So recalling the dream I had the other night got me thinking about other women I've been with. Starting at the start...
I didn't lose my virginity until I was in my mid-twenties. She was a curvy, very (VERY) well
endowed, black 19 year old, and despite being quite a bit younger
than myself, she was both more experienced, and more aggressive when
it came to getting what she wanted. We'd known each other for a short
while through work, and I knew that she had a boyfriend. Still, we
would hang out and watch anime together and chat about life, and
overall we got a bit closer than we should have, given that she was
in a long term relationship. One of the topics that came up
occasionally was her dissatisfaction with the amount of attention her
boyfriend paid her. Or didn't pay her.
So one day when she
came over to watch anime with me, she was really, really quiet. This
was weird for her, and if I'd been able to make sense of the other
signals she was sending out (sidelong glances at me, sitting so close
our hips were touching) I probably would have been less shocked when
she suddenly blurted, "I dumped Tom today."
I didn't really know what to make of
that. 'Okay,' seemed a little cold. 'Awesome, let's fuck now,' seemed
a little predatory. But as it turned out, predatory was what she was
going for.
"I'm sorry," is what I actually said. She
leaned into me and wrapped her arms around me. I though it was a
nice, 'my friend is sad,' hug. It was not. It was a, 'hey, let's
press our bodies together and share a very long, very deep kiss,'
hug. She climbed into my lap, still facing me, and continued the
kiss. The combination of her full, soft lips against mine, and the
fact that her absolutely amazing breasts were smashed into me could
only lead to one thing: massive awkward boner.
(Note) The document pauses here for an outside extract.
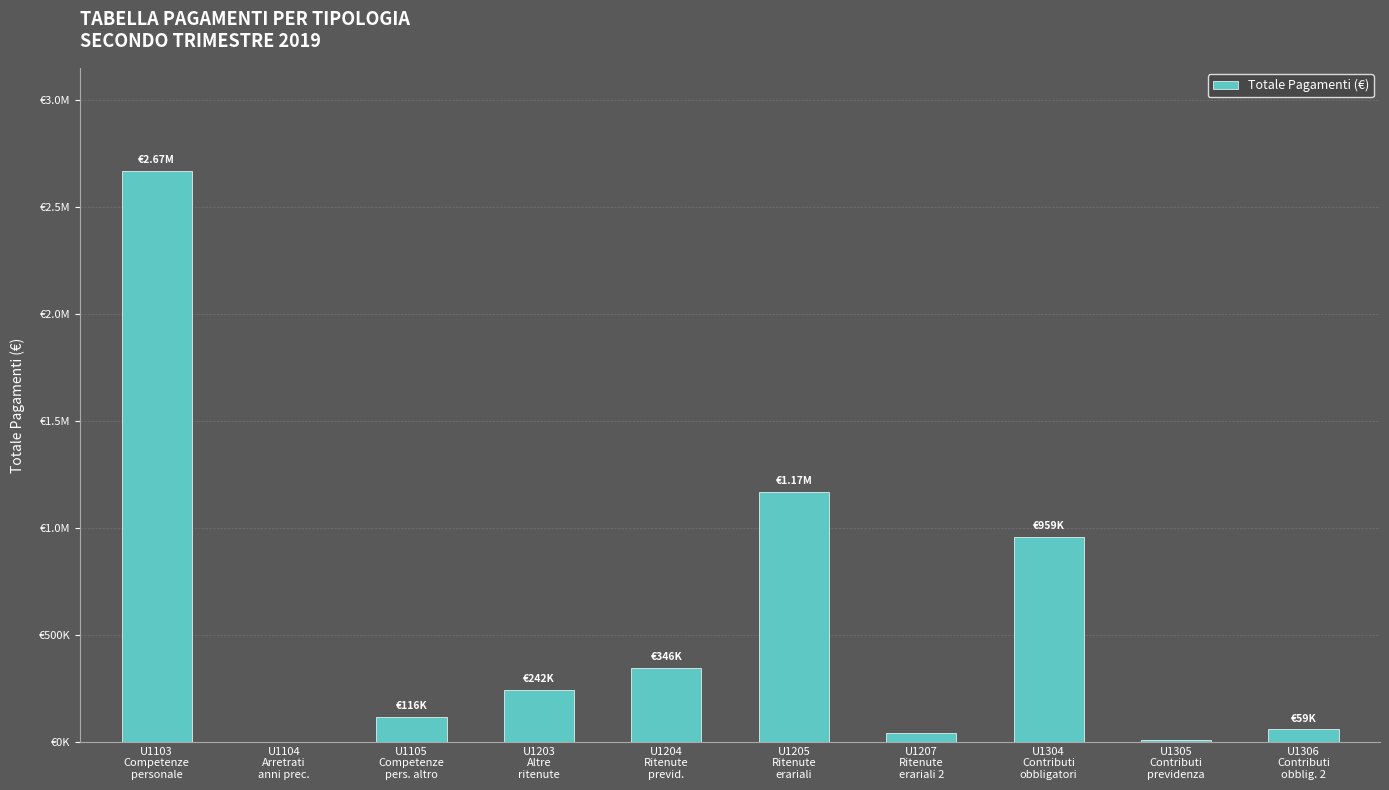

How many data points are above 242395?

5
I doubt it was awkward
for her, especially since she started grinding into me pretty quickly
after it started growing, but for 26 year old virgin me, it was
awkward as hell.
After not nearly enough if this sexiness
happening, she lead me by the hand to my room and proceeded to have
her way with me.
That first time was, without a doubt, the
hottest, sweatiest, and most awesomefantasicly sexiest sex I've ever
had in my life. She knew exactly what to do with every part of her
body to make me come as hard as possible, and (and this was what I
came to love most about her, and miss the most since stupidly losing
her) cussed and talked absolute filth straight into my ear the whole
time. She was gently dominant with me, in a way that both confirmed
my masculinity and empowered her as a highly sexual woman. She loved getting fucked from behind, and making ungodly amounts of noise while I fucked her. She loved showering together, and made sure we were both sweaty enough to need them on a regular basis. She teased me relentlessly in public, giving me handies in restaurants and movie theaters. She was an amazing sexual partner in almost every way imaginable.
The only problem was I didn't know what to do with all the affection she showed me, and I fucked things up in the end and lost her.